Using a similar conceptual approach, Paphitou et al. identified retrospectively individual risk factors for the development of invasive candidiasis in a cohort of 327 surgical ICU patients to build a predictive rule [71]. The rate of invasive candidiasis was 17% for patients staying more than 3 days in ICU, with the combination of diabetes mellitus, dialysis, total parenteral nutrition, and exposure to broad-spectrum antibiotics compared with 5% for those lacking these characteristics (p < 0.01). Fifty-two percent of patients met this rule, which captured 78% of those who developed invasive candidiasis. For patients staying 4 days or more, Ostrosky-Zeichner et al. refined this preliminary clinical prediction rule in a large multicenter retrospective study [72]. Any systemic antibiotics or the presence of a central venous catheter during the 3 preceding days and at least two of the preceding risk factors was able to identify patients with a risk of invasive candidiasis of at least 10%. However, with a sensitivity of 34% this rule captured only one third of cases of invasive candidiasis. The usefulness of a risk-factors-based predictive rule has been suggested in a medical ICU where antifungals were empirically prescribed accordingly [73]. Thirty-six (2.6%) of all patients admitted received antifungals empirically, allowing a significant decrease of the rate of fungal catheter-related bloodstream infections from 3.4 to 0.79 episodes per 1,000 catheter-days. The sensitivity of such clinical predictive rule was markedly improved (66%) with a maintained specificity (87%) by taking into account the presence of Candida colonization at time of its assessment [74]. This new rule is currently investigated in a randomized, placebo-controlled, pilot study on empirical therapy with caspofungin in high-risk ICU patients (MSG-04 in mixed patients, INTENSE study in surgical patients, http://www.clinicaltrials.gov).

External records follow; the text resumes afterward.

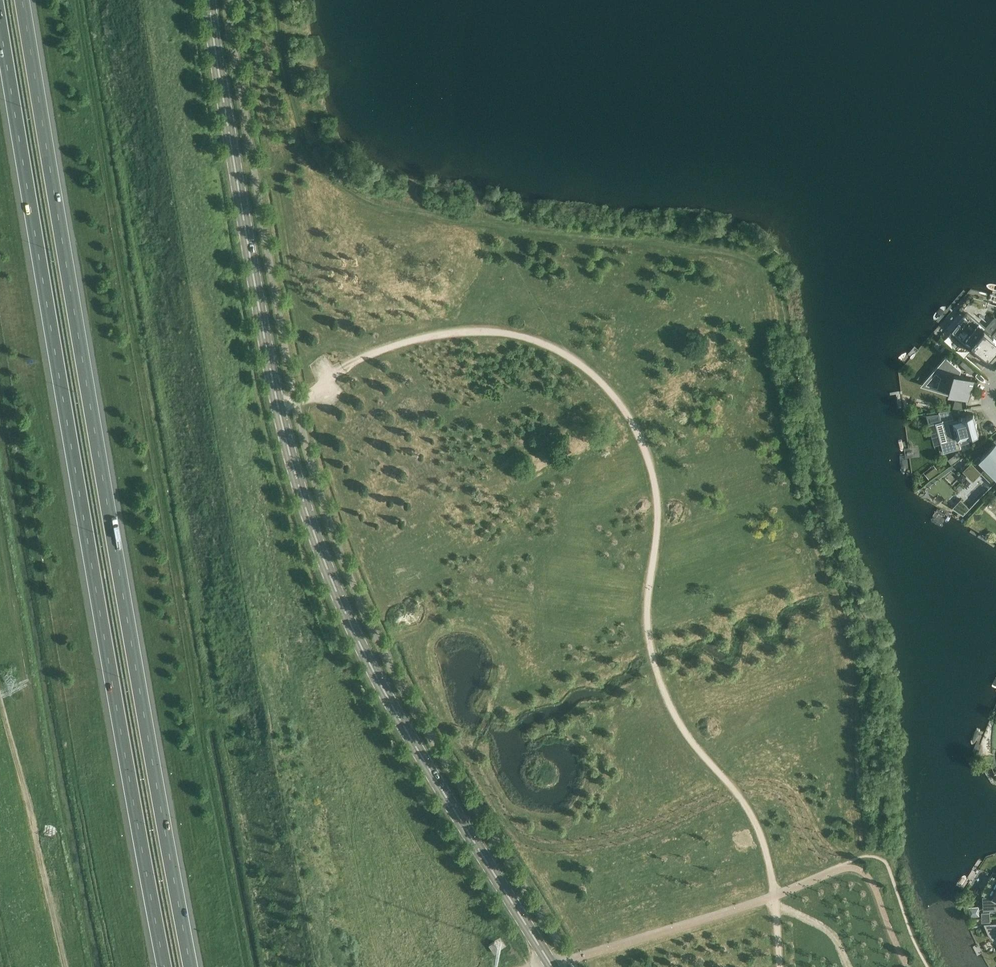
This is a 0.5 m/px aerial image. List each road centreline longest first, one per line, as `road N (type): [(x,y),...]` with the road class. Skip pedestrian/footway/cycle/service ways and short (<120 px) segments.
road 1 (tertiary): [(554,966),(385,686),(306,513),(262,318),(212,0)]
road 2 (motorway): [(191,966),(23,0)]
road 3 (motorway): [(0,17),(165,966)]
road 4 (track): [(65,966),(0,704)]

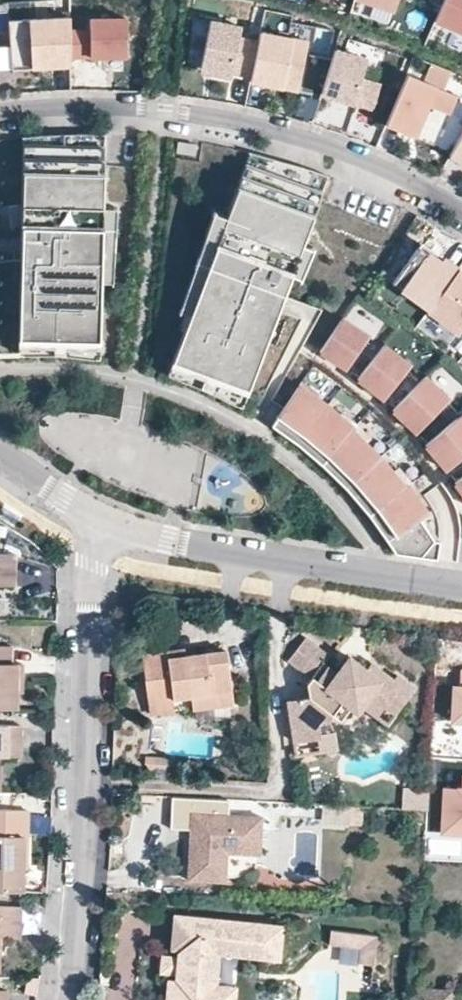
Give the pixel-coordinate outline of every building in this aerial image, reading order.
[(394,11),(397,0),(361,0),(394,11)] [(436,21),(461,32),(461,0),(444,0),(436,21)] [(70,31),(70,17),(9,20),(12,69),(70,66),(70,57),(70,31)] [(127,56),(126,19),(90,19),(90,31),(70,31),(70,57),(127,56)] [(257,45),(238,41),(241,27),(210,20),(201,67),(210,68),(213,73),(230,76),(231,72),(251,76),(257,45)] [(298,90),(308,42),(260,32),(257,45),(251,76),(250,81),(275,85),(276,81),(281,82),(280,87),(298,90)] [(361,76),(366,59),(334,50),(321,93),(372,108),(380,82),(361,76)] [(433,67),(427,81),(445,89),(451,75),(433,67)] [(456,95),(435,87),(436,86),(407,74),(386,125),(403,132),(409,119),(419,123),(416,130),(436,138),(447,113),(448,114),(456,95)] [(436,138),(416,130),(419,123),(409,119),(403,132),(433,145),(436,138)] [(103,206),(104,134),(64,135),(23,137),(19,339),(100,342),(101,284),(102,237),(103,206)] [(450,155),(461,162),(461,134),(450,155)] [(195,156),(197,145),(178,143),(177,153),(195,156)] [(302,244),(327,176),(280,161),(250,153),(227,217),(216,246),(190,314),(173,361),(211,375),(247,393),(267,340),(277,311),(283,295),(289,280),(302,244)] [(115,238),(116,207),(103,206),(102,237),(115,238)] [(216,246),(227,217),(216,213),(205,243),(216,246)] [(113,285),(115,238),(102,237),(101,284),(113,285)] [(190,314),(216,246),(205,243),(180,311),(190,314)] [(301,284),(314,248),(302,244),(289,280),(301,284)] [(445,267),(422,250),(395,287),(432,313),(461,273),(461,271),(461,269),(450,261),(445,267)] [(461,273),(432,313),(426,320),(456,342),(461,334),(461,274),(461,273)] [(323,310),(283,295),(277,311),(315,330),(323,310)] [(315,330),(277,311),(267,340),(306,354),(315,330)] [(372,340),(345,321),(343,323),(369,340),(360,354),(362,355),(372,340)] [(369,340),(343,323),(321,356),(329,361),(333,355),(351,367),(360,354),(369,340)] [(99,360),(100,342),(19,339),(19,355),(59,355),(99,360)] [(414,369),(387,348),(385,349),(411,369),(401,382),(403,383),(414,369)] [(411,369),(385,349),(359,383),(368,389),(372,384),(389,397),(401,382),(411,369)] [(351,367),(333,355),(329,361),(347,373),(351,367)] [(247,393),(211,375),(173,361),(167,376),(182,381),(215,395),(241,409),(247,393)] [(453,404),(428,379),(426,381),(449,404),(438,415),(440,417),(453,404)] [(449,404),(426,381),(394,414),(402,421),(407,416),(422,431),(438,415),(449,404)] [(389,397),(372,384),(368,389),(385,403),(389,397)] [(355,427),(329,405),(300,386),(276,418),(288,425),(322,452),(351,480),(377,510),(390,529),(380,534),(395,554),(436,560),(440,540),(434,539),(420,519),(428,514),(408,484),(405,486),(382,456),(353,430),(355,427)] [(422,431),(407,416),(402,421),(418,436),(422,431)] [(322,452),(288,425),(276,418),(271,427),(282,434),(315,460),(343,487),(368,516),(380,534),(390,529),(377,510),(351,480),(322,452)] [(461,419),(427,449),(434,457),(439,453),(453,469),(461,462),(461,419)] [(453,469),(439,453),(434,457),(448,474),(453,469)] [(15,588),(15,556),(0,556),(0,588),(15,588)] [(0,620),(10,620),(9,591),(0,591),(0,618),(0,620)] [(397,693),(408,701),(419,685),(401,672),(396,677),(375,661),(371,669),(354,656),(343,670),(327,659),(332,652),(310,637),(294,658),(315,674),(310,681),(311,696),(289,700),(293,742),(321,738),(320,721),(330,720),(347,694),(369,691),(389,704),(397,693)] [(22,711),(23,683),(28,683),(28,666),(13,665),(13,649),(0,649),(0,711),(22,711)] [(192,698),(234,693),(229,651),(188,655),(188,649),(143,656),(147,702),(174,698),(192,698)] [(458,669),(457,685),(452,685),(450,720),(461,720),(461,670),(458,669)] [(235,704),(234,693),(192,698),(194,708),(235,704)] [(399,712),(408,701),(397,693),(389,704),(399,712)] [(176,710),(174,698),(147,702),(149,713),(176,710)] [(23,728),(0,728),(0,795),(1,761),(23,761),(23,728)] [(334,736),(321,738),(293,742),(294,756),(336,750),(334,736)] [(149,760),(150,774),(176,771),(175,757),(149,760)] [(460,776),(460,788),(442,787),(440,832),(460,834),(460,824),(461,824),(461,776),(460,776)] [(396,810),(423,811),(425,789),(398,788),(396,810)] [(21,894),(22,838),(27,838),(27,813),(0,813),(0,894),(21,894)] [(263,818),(192,814),(188,880),(225,882),(227,853),(260,855),(263,818)] [(21,942),(21,909),(0,908),(0,942),(21,942)] [(222,921),(175,915),(171,944),(178,945),(177,959),(175,974),(173,987),(166,987),(164,999),(212,999),(214,987),(218,956),(238,958),(238,953),(256,955),(280,951),(283,929),(241,923),(241,929),(221,927),(222,921)] [(241,923),(222,921),(221,927),(241,929),(241,923)] [(341,936),(328,934),(326,948),(339,950),(341,936)] [(372,940),(341,936),(339,950),(357,953),(355,967),(368,969),(372,940)] [(238,953),(238,958),(278,964),(280,951),(256,955),(238,953)] [(167,973),(169,958),(160,956),(158,971),(167,973)] [(177,959),(169,958),(167,973),(175,974),(177,959)] [(234,990),(214,987),(212,999),(232,999),(234,990)] [(412,990),(411,999),(442,999),(443,992),(412,990)]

However, the common characteristics of risk scores and clinical rules is not their relatively low positive predictive value for diagnosing invasive candidiasis but their high negative predictive value for ruling out infection. This may allow withholding a number of unnecessary antifungal treatments in critically ill patients.

Management of invasive candidiasis in critically ill patients

Rapid initiation of appropriate antifungal therapy has been shown to reduce mortality in patients with candidemia [24, 75]. Prophylaxis should strongly be restricted to very specific subgroups of patients in whom it has been demonstrated to be useful (Table 3). Preemptive therapy for colonized patients or those with high-risk scores and empirical therapy in septic patients not responding to appropriate antibacterial treatment are possible early interventions (Figure 2) [28, 60].

Table 3 Criteria used for antifungal prophylaxis in adult critically ill patients
Figure 2
figure 2

Concept of antifungal treatments in critically ill patients.

Practical approach to early diagnosis of invasive candidiasis in critically ill patients

Although recognized as a strong risk factor, colonization, which may occur early after ICU admission, does not justify the start of empirical antifungal treatment [76]. Despite promising preliminary results, biomarkers are currently only available for research purpose. Accordingly, clinicians should continue to combine risk factors and the dynamic of colonization to try to identify early critically ill patients susceptible to benefit from early empirical antifungal treatment (Figure 3).

Figure 3
figure 3

Practical approach of patient at risk of invasive candidiasis. Suggested algorithm to be applied in patients at risk of invasive candidiasis after having check that they are among those susceptible to benefit from prophylaxis (see Table 3) or evaluated to be at a risk level too low to justify antifungal prophylaxis, such as early after extended abdominal surgery or secondary peritonitis.